5. Obtaining Evaluation Results

At this point you should be good to go and can execute the experiments as explained in the following:

  • For AutoCoevoRUL you have to execute the src/main/java/autocoevorul/AutoCoevolutionRunner
  • For ML-Plan-RUL you have to execute the src/main/java/autocoevorul/baseline/mlplan/MLPlanRunner
  • For Random Search you have to execute the src/main/java/autocoevorul/baseline/randomsearch/RandomSearchRunner

Using the following parameters for each class will execute the experiments: MyPC true true, which can be adapted for more specific needs according to:

  1. Execution host name (e.g. MyPC)
  2. Boolean if the database has to be set up
  3. Boolean if the code should be executed

It is important to first setup the database before executing the code. Of course, this can be done in a single execution, if both booleans are set to true.
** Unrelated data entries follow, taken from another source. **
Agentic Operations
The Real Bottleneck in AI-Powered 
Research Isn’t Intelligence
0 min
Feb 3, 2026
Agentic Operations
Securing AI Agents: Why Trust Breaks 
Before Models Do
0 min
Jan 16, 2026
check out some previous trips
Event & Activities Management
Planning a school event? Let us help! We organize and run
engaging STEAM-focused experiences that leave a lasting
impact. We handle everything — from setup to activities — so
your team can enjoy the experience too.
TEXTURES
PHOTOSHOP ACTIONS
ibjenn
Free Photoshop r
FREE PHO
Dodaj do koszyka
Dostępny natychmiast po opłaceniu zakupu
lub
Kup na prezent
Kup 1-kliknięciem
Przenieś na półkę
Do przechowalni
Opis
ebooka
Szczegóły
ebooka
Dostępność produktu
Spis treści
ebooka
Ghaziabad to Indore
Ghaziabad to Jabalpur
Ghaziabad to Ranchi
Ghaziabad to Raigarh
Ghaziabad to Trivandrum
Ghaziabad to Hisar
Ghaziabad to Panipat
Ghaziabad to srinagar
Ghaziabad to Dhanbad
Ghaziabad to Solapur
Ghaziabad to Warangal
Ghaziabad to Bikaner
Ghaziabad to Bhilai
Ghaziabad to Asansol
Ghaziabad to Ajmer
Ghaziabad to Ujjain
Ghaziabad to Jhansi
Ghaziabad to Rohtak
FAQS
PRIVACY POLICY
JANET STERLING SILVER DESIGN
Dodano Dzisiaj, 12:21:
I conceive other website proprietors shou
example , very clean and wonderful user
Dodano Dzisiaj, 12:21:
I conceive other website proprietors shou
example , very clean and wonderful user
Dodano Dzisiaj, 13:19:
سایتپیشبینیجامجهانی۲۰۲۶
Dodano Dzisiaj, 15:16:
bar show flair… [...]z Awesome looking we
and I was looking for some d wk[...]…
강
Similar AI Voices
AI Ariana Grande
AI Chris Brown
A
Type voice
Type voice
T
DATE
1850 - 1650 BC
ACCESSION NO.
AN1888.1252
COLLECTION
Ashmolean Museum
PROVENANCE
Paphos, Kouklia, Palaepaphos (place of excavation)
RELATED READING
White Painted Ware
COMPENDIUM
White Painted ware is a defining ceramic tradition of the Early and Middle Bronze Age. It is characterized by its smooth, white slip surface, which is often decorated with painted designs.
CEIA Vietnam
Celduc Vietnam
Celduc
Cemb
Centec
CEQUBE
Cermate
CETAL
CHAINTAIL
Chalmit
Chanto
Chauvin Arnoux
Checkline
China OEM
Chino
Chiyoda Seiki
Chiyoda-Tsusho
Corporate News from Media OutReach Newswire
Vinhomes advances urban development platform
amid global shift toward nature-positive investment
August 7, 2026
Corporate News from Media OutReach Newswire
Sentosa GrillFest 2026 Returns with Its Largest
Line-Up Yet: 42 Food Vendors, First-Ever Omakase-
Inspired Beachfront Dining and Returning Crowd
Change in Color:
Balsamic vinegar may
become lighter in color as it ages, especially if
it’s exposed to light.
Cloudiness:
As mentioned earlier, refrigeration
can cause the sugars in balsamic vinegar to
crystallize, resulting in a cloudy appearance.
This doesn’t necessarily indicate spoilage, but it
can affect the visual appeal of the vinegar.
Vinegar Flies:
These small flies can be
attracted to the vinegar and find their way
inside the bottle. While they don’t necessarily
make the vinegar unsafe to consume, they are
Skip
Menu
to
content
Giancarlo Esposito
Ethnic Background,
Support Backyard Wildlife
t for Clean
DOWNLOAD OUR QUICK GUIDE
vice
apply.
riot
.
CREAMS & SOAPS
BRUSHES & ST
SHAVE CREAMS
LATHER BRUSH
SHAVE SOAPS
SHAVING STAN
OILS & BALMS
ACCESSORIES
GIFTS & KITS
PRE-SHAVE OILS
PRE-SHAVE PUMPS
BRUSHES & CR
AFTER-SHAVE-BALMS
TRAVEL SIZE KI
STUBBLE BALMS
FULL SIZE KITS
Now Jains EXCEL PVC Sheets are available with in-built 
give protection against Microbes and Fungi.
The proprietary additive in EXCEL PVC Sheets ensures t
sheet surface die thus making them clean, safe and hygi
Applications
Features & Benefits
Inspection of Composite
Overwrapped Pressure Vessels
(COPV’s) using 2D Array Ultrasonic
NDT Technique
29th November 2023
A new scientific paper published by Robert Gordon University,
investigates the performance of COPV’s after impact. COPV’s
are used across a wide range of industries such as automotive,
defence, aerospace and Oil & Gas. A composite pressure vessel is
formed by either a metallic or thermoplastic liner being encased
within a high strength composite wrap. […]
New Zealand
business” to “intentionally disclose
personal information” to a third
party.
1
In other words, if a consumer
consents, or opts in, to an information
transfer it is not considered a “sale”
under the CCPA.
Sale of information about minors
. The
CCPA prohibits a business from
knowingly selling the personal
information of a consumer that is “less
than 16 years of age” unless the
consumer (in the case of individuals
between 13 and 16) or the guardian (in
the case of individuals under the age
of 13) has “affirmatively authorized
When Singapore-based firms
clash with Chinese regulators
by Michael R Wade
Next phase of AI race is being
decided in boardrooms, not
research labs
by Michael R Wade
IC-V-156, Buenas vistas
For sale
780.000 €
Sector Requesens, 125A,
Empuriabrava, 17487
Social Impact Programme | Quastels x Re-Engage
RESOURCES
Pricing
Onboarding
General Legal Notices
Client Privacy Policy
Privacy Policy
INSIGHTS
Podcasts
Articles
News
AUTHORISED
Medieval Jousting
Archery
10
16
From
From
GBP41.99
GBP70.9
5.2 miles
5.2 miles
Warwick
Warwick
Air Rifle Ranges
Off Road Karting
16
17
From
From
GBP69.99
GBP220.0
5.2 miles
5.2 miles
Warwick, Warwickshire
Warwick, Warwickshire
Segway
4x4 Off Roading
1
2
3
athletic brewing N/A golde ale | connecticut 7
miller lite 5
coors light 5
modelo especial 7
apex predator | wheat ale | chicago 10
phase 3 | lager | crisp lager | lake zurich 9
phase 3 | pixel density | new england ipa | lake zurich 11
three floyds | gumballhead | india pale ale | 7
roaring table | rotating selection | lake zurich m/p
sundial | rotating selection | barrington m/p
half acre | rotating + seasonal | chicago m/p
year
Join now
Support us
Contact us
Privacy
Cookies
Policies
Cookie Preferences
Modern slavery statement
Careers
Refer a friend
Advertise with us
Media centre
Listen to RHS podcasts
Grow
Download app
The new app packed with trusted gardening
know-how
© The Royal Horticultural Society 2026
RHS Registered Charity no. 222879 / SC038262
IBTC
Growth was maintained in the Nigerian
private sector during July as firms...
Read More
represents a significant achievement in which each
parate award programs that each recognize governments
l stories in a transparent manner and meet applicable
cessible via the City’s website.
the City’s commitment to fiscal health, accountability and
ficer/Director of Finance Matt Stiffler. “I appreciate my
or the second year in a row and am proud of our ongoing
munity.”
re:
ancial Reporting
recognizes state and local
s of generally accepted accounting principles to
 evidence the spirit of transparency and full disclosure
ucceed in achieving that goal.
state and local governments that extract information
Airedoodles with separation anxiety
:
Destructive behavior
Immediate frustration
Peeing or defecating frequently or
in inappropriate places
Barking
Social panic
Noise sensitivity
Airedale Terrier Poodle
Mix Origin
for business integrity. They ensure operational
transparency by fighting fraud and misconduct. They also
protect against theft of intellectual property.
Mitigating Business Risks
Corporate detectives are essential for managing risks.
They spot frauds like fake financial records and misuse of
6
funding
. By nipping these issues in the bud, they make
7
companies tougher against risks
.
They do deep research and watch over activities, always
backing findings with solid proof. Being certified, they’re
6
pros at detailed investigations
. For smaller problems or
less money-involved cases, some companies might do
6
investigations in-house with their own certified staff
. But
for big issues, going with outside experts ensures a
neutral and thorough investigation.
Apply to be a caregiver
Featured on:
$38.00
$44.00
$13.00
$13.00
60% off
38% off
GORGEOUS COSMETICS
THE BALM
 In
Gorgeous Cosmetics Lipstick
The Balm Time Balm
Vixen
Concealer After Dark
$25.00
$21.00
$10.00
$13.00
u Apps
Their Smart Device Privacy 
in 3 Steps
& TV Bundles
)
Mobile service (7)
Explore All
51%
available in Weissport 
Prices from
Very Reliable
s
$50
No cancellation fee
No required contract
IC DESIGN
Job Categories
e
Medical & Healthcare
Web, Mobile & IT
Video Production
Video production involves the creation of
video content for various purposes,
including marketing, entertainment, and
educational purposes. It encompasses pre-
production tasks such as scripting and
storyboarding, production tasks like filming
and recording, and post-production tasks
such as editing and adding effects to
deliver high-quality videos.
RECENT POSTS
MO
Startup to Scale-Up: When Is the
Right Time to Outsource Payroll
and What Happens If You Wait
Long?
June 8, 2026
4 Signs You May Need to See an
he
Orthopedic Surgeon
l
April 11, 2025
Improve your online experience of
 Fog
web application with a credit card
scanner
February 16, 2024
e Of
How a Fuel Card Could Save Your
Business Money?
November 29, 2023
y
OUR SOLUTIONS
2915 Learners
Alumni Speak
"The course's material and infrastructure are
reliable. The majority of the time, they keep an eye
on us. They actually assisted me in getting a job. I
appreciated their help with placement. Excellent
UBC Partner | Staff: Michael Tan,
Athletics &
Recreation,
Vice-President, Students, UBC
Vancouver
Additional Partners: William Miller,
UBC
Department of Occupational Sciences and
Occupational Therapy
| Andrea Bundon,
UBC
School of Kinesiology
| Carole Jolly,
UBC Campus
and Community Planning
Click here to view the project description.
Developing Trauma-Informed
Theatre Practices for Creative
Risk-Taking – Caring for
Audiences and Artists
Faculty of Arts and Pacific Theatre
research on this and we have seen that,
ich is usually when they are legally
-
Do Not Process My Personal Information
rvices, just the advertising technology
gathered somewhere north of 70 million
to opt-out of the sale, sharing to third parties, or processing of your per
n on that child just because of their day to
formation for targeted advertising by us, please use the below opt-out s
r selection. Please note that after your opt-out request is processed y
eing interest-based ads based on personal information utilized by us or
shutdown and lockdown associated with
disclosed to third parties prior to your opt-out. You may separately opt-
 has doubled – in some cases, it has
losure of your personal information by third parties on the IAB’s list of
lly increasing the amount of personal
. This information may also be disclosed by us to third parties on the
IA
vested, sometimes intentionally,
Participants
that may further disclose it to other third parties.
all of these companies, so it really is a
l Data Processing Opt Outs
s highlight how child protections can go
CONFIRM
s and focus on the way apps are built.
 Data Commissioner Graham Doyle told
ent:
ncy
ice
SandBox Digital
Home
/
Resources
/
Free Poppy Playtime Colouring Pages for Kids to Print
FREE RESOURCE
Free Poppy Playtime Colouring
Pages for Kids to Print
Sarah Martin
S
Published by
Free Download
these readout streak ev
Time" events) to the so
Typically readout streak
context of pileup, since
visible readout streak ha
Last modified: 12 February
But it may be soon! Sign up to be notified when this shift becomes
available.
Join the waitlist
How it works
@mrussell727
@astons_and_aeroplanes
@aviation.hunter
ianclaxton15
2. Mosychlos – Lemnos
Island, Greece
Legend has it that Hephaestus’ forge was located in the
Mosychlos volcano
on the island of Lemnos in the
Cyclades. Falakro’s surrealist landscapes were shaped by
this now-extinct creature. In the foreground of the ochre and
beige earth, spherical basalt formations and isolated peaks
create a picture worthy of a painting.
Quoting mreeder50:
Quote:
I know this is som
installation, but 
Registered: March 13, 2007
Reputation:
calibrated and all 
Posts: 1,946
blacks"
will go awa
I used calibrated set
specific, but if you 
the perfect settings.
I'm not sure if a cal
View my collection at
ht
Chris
After the execution you will find you database table filled with the results. Per default the total search time is set to 4 hours, additionally considering the final evaluation afterwards, it could take up to 4.5 hours until the results are available. For each approach the asymmetric loss can be found in the according column called performance_asymmetric_loss. The major configuration to distinguish different runs is denoted in the first columns.

6. Generating Results Tables

If you want to re-generate the tables presented in the paper, navigate into the project root folder. There you will find a gradle wrapper file. In order to generate LaTeX tables, run

  • On Windows: .\gradlew generateTables
  • On Mac OS: ./gradlew generateTables

The LaTeX table will be printed to the command line.